Chicken Fried Rice for Four Recipe
- 2 egg whites
- 1 egg
- 1/2 teaspoon salt, divided
- 1 small onion, chopped
- 1 garlic clove, minced
- 1 cup frozen mixed vegetables
- 2 cups diced cooked chicken breast
- 3 tablespoons reduced-sodium soy sauce
- 3 cups cold cooked rice
- 1. In a small bowl, combine the egg whites, egg and 1/4 teaspoon salt. In a large nonstick skillet or wok coated with cooking spray, cook the egg mixture over medium heat. As eggs set, lift edges, letting uncooked portion flow underneath. When the eggs are set, remove and cut into 1-in. pieces; keep warm.
- 2. In the same pan, stir-fry the onion and garlic until tender. Add vegetables; cover and cook over medium-high heat for 3-4 minutes or until no longer frozen. Stir in the chicken, soy sauce and remaining salt; cook for 1 minute. Add rice; stir-fry for 4-5 minutes or until heated through. Add eggs; heat through. Yield: 4 servings.
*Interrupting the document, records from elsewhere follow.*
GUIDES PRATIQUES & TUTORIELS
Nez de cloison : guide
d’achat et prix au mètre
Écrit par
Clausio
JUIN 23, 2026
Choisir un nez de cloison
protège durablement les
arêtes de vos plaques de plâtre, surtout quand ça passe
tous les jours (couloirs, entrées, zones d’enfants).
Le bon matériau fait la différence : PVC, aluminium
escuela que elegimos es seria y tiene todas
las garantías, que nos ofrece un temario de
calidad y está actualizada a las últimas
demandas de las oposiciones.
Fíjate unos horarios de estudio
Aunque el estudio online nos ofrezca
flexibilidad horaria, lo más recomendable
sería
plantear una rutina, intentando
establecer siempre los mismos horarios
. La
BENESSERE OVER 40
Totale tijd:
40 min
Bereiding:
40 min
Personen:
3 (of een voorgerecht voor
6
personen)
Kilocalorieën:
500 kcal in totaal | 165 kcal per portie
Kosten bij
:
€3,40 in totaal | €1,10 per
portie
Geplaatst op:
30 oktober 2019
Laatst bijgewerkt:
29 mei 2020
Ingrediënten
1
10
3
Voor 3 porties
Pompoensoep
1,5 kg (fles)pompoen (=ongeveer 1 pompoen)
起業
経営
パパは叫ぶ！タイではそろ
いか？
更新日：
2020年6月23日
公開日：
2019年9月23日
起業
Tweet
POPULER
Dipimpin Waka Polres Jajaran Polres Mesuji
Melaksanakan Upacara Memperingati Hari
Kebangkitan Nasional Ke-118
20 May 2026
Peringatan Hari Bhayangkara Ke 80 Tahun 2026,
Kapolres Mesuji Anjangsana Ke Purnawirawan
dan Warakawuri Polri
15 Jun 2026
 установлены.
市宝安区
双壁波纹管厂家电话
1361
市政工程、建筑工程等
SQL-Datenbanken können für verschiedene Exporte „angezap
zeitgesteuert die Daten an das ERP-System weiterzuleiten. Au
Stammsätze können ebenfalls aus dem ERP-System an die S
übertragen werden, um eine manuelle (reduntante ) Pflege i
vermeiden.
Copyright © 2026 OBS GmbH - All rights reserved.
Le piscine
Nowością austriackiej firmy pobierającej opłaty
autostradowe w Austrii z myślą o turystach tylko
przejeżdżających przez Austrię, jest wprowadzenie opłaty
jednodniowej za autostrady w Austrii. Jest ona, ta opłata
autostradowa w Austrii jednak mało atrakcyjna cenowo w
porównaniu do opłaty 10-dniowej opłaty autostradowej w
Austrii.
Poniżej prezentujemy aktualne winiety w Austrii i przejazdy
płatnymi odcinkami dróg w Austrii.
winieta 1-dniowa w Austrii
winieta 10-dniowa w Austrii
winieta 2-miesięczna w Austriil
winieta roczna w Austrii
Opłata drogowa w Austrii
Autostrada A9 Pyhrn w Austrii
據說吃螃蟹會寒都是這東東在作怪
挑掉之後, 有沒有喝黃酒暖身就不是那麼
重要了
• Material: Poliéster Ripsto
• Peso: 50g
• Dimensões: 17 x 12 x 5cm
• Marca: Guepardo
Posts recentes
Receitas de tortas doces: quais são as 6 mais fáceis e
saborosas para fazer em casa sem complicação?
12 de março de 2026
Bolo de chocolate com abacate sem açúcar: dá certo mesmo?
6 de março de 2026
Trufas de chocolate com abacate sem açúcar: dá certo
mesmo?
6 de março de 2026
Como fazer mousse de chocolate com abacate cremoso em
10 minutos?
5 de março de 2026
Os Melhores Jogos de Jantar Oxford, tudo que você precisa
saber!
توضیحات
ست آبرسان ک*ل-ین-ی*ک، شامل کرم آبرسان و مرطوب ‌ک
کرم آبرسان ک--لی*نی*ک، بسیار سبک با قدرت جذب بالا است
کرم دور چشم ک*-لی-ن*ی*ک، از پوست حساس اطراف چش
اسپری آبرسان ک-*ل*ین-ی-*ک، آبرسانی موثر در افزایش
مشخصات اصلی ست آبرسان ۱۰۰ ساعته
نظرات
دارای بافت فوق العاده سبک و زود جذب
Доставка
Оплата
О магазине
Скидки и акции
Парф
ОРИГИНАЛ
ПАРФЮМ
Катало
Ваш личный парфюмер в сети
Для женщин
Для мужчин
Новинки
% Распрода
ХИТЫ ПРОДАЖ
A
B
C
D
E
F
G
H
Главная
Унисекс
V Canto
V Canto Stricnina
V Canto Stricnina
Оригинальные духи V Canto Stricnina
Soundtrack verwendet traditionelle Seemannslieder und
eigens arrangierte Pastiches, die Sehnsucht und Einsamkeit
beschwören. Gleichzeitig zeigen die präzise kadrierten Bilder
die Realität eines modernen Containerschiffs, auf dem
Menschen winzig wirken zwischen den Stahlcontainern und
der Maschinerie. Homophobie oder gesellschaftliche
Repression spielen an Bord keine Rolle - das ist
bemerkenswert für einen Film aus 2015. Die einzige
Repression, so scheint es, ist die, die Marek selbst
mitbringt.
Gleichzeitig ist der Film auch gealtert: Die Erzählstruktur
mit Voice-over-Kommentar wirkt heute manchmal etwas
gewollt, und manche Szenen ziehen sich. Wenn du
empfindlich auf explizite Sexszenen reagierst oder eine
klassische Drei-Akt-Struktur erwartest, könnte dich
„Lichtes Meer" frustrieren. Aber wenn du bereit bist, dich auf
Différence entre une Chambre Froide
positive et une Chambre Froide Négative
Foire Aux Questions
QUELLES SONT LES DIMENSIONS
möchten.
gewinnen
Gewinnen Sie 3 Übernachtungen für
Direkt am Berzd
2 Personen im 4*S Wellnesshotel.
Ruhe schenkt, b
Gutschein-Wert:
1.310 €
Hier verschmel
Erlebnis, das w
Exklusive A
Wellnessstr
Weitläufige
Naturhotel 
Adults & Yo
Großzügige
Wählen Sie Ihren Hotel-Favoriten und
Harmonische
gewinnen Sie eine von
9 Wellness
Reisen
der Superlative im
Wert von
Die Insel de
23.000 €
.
1-1/4 cups: 325 calories, 4g fat (1g saturated fat), 107mg cholesterol, 854mg sodium, 41g carbohydrate (2g sugars, 2g fiber), 29g protein. Diabetic Exchanges: 3 lean meat, 2 starch, 1 vegetable.
Reviews for Chicken Fried Rice for Four
"This was very close to authentic fried rice. I cooked the rice beforehand so this recipe came together very fast. Thanks for sharing a great recipe!"
"This was so close to a restaurant taste but far healthier for you! We used brown rice and maybe half the salt. Also used olive oil instead of cooking spray (just because we like olive oil) and carmelized the onions slightly. If we'd have had some bamboo shoots, it would have a perfect restaurant substitute! Thanks for the great recipe!!"